Office buildings are shutting down, but many office workers are still employed. They’re using videoconferencing software like Zoom to create virtual offices.

There are clear winners and losers in this economic shift.

During a recession, wealth is transferred, not lost. The key is to bet on the companies and industries that are beneficiaries of the wealth transfer.

How you can profit: Look for emerging technologies, innovations, niches, strategies, or business models that are poised to thrive during a recession. On the flip side, don’t go all-in on a plan that is dependent on a downturn to be profitable. Economies are cyclical, so be sure to look at the long term.

  1. Look 10 Years Down the Road

Inexperienced and emotional investors tend to think in quarters (or even days), but you should be thinking in decades.

For example, Uber, which was founded during a recession, did not open its doors as a reaction to the recession, per se. Instead, they saw an opportunity centered around emerging technologies and societal shifts, and they took action.

The concentration of the population in urban areas, the growing expense of owning a car, the advances in smartphone technology, and the massive user frustration with the taxicab industry all combined to create a favorable landscape for Uber to enter and disrupt the marketplace.

How you can profit: Look for opportunities that are recession agnostic. It doesn’t have to be an emerging technology like self-driving cars. It could be something as basic as a paper goods company that supplies households with toilet paper on demand. Or, you could find a more efficient way to connect people with the goods and services they need. The possibilities are endless when you start thinking of the future.

  1. Build a Solid Financial Foundation

We’ve said it in previous newsletters. It’s not possible to predict the bottom of the market. We wish it were!

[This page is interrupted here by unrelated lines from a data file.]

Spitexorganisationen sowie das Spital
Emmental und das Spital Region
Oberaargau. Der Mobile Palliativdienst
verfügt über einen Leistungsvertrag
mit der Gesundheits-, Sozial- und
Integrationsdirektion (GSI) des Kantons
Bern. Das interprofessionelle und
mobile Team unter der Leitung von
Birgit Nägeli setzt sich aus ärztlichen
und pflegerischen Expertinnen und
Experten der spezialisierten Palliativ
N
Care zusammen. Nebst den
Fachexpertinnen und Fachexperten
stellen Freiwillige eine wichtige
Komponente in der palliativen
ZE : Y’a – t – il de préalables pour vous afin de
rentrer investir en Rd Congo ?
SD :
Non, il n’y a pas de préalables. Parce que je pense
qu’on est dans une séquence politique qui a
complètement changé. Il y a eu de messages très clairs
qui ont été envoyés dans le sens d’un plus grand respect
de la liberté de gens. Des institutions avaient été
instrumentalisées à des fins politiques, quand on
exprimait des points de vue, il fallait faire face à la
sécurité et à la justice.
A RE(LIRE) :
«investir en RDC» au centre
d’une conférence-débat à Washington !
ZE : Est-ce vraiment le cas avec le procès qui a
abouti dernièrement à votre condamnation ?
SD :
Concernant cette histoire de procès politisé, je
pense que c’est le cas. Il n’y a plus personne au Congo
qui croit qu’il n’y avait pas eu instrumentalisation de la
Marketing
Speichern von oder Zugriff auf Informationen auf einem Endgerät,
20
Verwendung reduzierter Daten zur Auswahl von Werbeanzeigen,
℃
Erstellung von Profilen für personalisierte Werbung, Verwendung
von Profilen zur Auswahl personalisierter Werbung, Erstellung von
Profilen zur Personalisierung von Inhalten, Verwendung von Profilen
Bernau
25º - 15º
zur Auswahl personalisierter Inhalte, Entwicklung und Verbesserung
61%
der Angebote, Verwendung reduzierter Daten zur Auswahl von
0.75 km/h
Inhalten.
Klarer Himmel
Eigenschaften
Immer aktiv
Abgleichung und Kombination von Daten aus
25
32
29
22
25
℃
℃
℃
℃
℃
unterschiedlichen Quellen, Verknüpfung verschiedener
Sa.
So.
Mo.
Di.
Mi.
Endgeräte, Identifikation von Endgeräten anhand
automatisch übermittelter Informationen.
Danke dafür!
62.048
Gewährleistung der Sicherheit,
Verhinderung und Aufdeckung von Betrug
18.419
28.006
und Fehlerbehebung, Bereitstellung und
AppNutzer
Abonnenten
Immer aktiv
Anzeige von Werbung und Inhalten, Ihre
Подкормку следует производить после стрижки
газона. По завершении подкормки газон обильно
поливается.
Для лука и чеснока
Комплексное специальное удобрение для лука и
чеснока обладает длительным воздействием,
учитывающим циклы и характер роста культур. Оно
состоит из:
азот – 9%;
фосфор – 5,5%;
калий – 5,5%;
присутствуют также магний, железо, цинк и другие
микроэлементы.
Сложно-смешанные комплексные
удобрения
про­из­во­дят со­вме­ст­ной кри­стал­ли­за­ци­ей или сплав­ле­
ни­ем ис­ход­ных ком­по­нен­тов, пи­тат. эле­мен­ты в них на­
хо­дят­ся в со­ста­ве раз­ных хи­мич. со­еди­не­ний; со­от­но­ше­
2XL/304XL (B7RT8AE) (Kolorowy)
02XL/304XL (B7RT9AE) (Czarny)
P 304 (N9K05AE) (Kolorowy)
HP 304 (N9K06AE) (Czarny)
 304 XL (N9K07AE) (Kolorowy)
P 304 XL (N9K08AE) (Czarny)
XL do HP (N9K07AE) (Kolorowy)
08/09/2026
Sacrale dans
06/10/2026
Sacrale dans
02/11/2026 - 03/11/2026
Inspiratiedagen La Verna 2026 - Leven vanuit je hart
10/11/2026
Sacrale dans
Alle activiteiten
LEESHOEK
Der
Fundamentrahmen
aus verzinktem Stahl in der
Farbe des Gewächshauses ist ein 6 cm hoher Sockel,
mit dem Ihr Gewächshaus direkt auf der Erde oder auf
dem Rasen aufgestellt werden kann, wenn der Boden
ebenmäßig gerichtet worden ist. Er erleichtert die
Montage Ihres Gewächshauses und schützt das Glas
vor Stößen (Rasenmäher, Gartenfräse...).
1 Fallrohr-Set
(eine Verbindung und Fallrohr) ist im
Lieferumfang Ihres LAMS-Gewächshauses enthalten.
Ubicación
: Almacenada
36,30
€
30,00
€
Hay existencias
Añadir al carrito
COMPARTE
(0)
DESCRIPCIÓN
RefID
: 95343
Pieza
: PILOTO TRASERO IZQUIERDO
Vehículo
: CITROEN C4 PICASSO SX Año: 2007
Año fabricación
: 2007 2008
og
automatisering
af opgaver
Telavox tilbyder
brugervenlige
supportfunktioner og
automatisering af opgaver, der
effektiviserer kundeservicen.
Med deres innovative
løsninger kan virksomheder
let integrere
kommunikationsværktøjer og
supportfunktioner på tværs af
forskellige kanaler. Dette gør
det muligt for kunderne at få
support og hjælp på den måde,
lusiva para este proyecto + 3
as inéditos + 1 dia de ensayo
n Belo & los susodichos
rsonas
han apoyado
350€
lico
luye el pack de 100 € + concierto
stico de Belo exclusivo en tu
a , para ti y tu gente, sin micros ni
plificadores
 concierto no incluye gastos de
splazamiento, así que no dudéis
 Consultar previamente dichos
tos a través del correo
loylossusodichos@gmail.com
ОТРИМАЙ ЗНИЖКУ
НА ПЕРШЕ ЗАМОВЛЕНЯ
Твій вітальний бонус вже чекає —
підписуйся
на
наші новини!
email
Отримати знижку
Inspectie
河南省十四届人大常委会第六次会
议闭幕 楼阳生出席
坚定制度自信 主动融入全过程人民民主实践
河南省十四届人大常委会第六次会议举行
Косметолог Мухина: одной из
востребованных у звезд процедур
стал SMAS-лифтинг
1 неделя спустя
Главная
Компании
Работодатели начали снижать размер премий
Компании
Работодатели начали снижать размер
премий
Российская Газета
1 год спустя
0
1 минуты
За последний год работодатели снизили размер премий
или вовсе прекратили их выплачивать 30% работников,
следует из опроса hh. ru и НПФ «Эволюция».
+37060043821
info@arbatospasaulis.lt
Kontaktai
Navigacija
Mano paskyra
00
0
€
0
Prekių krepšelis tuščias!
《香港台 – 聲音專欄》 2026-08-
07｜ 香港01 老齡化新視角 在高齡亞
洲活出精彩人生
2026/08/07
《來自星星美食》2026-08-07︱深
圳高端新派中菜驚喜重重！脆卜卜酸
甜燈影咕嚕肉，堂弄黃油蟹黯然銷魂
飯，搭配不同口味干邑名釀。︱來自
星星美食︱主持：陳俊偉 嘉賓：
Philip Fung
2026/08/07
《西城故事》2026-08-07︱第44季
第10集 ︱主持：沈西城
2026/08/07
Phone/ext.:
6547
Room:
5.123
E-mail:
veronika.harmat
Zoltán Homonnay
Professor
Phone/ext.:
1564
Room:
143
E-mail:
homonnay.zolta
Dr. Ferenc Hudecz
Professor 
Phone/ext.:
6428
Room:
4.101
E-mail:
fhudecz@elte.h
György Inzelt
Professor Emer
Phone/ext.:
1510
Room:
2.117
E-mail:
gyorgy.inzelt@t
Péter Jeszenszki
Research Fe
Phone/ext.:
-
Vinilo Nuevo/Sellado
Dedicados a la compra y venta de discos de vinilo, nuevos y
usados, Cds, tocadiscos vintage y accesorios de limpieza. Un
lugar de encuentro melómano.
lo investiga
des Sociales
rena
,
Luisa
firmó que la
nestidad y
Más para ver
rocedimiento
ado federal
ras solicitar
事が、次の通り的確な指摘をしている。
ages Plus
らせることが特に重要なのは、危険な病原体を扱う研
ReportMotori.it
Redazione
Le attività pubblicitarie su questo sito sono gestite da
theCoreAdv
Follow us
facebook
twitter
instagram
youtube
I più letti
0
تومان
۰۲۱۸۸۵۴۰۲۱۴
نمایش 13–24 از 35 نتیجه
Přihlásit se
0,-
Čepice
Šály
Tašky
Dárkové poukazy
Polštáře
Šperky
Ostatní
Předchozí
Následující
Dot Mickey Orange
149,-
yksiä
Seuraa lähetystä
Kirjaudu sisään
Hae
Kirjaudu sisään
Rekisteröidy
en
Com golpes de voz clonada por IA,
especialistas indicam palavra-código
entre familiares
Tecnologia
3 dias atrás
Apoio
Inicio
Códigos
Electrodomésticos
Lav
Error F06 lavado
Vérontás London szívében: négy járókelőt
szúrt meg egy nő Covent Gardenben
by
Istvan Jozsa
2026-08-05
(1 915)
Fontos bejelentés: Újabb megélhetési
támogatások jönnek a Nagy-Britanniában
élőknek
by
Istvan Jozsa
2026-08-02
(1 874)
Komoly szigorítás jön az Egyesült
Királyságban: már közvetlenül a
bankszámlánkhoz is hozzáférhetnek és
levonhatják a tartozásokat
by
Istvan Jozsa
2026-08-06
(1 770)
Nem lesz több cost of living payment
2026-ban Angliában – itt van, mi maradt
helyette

Though experts can spot trends, patterns, and cycles, there could be a surprise lurking that no one anticipated. Covid-19 and the resulting global economic shutdown is a prime example. Wars and natural disasters can also have far-reaching effects that no one can predict with certainty.

By having a solid financial foundation, you can weather a financial storm. Have reserves in place, don’t live beyond your means, and resist the temptation to overleverage yourself.

During the past ten years, millions of people have been undisciplined with their money, creating sloppy financial habits that are going to expose them to default risk that could have been avoided.

As Warren Buffett famously said, “You only find out who was swimming naked when the tide goes out.”

How you can profit: Keep an eye on your credit score, minimize (or eliminate) high-interest debt, and grow your assets responsibly. By having a solid financial foundation, you’ll be well-positioned to take advantage of falling asset prices at or near their bottom.

  1. Act Like a Leader When Everyone Else is Afraid

Former Mayor of New York, Rudolph Giuliani, said, “It is in times of crisis that good leaders emerge.”

While others complain about the economy or play the victim card, you can take this opportunity to step out of your comfort zone and transform yourself for the better.

This strategy can apply no matter where you are in life. Whether you’re a business owner, an employee, a supervisor, or a stay-at-home parent, there are ways you can grow, contribute, and help others during this time.

How you can profit: Check in with yourself each day and ask yourself if you’re acting like the leader you know you can be. Be prepared to recognize opportunities to lead. Have confidence in yourself that you’ll know them when you see them!